Quality control of the dataset using the forward search



Years ago, statisticians were primarily concerned with development of statistical methods for the analysis of various kinds of data. They developed the probability distributions and attributes of new estimates, tests of hypothesis, and predictive methodologies. They then applied these methods to the data that was presented to them by subject matter specialists, fitting the methods to the data as well as they could.

Some of the studies were not created only for scientific or engineering audiences, but also had the attention of regulatory authorities. It became more and more important that the analytical methods be shown to fit the data. Soon, the statisticians were asked to help design the studies in such a way that available analytical methods could be more appropriately used on their data.

Study protocols went from being nice-to-have guidelines to being serious plans for the conduct of the study. Greater and greater detail was inserted into them. Statistical analysis plans (SAPs) were soon required to accompany the protocol and to be synchronized with it to a greater and greater degree.

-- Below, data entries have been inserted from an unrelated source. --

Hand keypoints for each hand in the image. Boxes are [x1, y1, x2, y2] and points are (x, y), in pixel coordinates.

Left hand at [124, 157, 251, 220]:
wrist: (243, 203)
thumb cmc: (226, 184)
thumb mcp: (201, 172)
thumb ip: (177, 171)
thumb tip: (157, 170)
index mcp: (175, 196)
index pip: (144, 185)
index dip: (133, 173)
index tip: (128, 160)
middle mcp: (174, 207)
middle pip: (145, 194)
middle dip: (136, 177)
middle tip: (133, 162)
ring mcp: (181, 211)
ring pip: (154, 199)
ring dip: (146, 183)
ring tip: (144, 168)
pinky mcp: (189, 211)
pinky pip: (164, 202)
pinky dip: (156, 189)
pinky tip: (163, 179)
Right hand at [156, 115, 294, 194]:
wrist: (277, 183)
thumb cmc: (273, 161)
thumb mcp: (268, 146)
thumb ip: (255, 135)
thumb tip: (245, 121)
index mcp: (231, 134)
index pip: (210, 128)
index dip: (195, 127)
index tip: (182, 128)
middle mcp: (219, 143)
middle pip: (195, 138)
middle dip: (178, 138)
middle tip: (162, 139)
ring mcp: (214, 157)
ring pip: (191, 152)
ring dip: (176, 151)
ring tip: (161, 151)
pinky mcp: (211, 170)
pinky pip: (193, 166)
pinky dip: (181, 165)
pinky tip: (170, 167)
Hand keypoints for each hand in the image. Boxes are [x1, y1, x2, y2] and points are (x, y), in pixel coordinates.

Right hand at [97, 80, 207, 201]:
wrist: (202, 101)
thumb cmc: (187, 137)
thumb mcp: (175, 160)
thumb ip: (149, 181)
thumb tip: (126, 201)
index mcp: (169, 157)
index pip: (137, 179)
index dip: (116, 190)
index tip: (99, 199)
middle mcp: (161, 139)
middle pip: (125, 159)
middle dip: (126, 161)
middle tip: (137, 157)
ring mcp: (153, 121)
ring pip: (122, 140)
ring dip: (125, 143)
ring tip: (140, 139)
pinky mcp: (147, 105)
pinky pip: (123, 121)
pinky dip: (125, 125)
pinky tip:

In 2014, Francis Collins and Lawrence Tabak, the Director of the National Institutes of Health and his principal deputy, published a report (reference below) that addressed their concern that the system for ensuring the reproducibility of scientific research was failing. Their principal concern was that statistical results on some preclinical studies could not be reproduced by subsequent investigators in the area. They assured their readers that they found very few cases where lack of reproducibility was caused by misconduct, but rather by existing practices and procedures, lack of laboratory staff training in statistical concepts and methods, failure to report critical aspects of experimental design, etc.

Scientific progress relies on the premise that it is objective, not subjective, that another competent investigator should be able to reproduce the results of the study by simply reproducing the stated methods, using the same study materials. I will leave it to you to read their paper and those that reinforced or contradicted their prescriptions for corrective action.

This concern about study reproducibility is not limited to preclinical studies. It also applies to clinical trials and other large, expensive studies with substantial societal impact. If a second study does not fully support the first study, which one should we believe?

One drawback to the NIH approach is that it relies on the follow-up study to divulge the problem. This might be months or years after the original study and after a great deal of money has been spent going down the wrong path. Also, the original study might be a large engineering study or a complicated clinical trial that may itself take many months or years to complete. Staff changes are bound to occur. Supplies used in the beginning of the study may not be identical to supplies used at the end of the study. Study sites may come or go. In other words, the data analysis could be just fine, appropriate for the study as defined in the protocol and the statistical analysis plan. Perhaps it is simply the nature of the study that inappropriate or inconsistent data has been introduced. The protocol is supposed to describe the universe to which the study (and the data) applies. But how accurate is that description considering the actual data?

Quality control of the data is the correctness of the data after it is first collected. Proper, easily interpreted data entry devices and software to get the data correctly into a format for data analysis. Proper storage of all of the data to prevent deliberate or inadvertent changes. These are pretty obvious, but not uniformly available to all investigators, even today.

Scientific integrity is the adherence of the study conduct to the protocol and the completeness of the protocol with regard to its scope. A study of 14- to 19-year-olds, should not admit a 13-year-old who will be 14 before the end of the study, no matter how compelling her medical case. But once she is in, her data is part of the study.

Unfortunately, it is virtually impossible to enumerate all the different ways that data quality control and scientific integrity of the study can be compromised. What we are describing here is a software tool that is available now and that can help point out in real time possible discrepancies in the first study with regard to data quality or scientific integrity. This tool can and should be used prior to the statistical analysis of the first study.

To complicate matters further, regulatory agencies and others worry that data quality control is only undertaken after some unexpected, commercially adverse findings are discovered in the study. Eliminating observations at this point has the appearance of sampling to a foregone conclusion or eliminating adverse results.

Diagnostics involves identifying inconsistent observations, determining their impact on the primary analyses of the study, and justifying their disposition: total acceptance of the observation, modification of value or classification prior to acceptance, or removal. In the name of proper scientific integrity, disposition of outliers must be well documented.

I believe that statisticians, especially those that work with studies and data every day, will have a bigger role in the quality control and scientific integrity of studies in the years to come. The forsearch R extension will be a useful tool in this area.


Atkinson, A and M Riani. Robust Diagnostic Regression Analysis, Springer, New York, 2000.

Pinheiro JC and DM Bates. Mixed-Effects Models in S and S-Plus, Springer, New York, 2000.

Collins, FS and LA Tabak (2014). Policy: NIH plans to enhance reproducibility, Nature, 505, p612–613.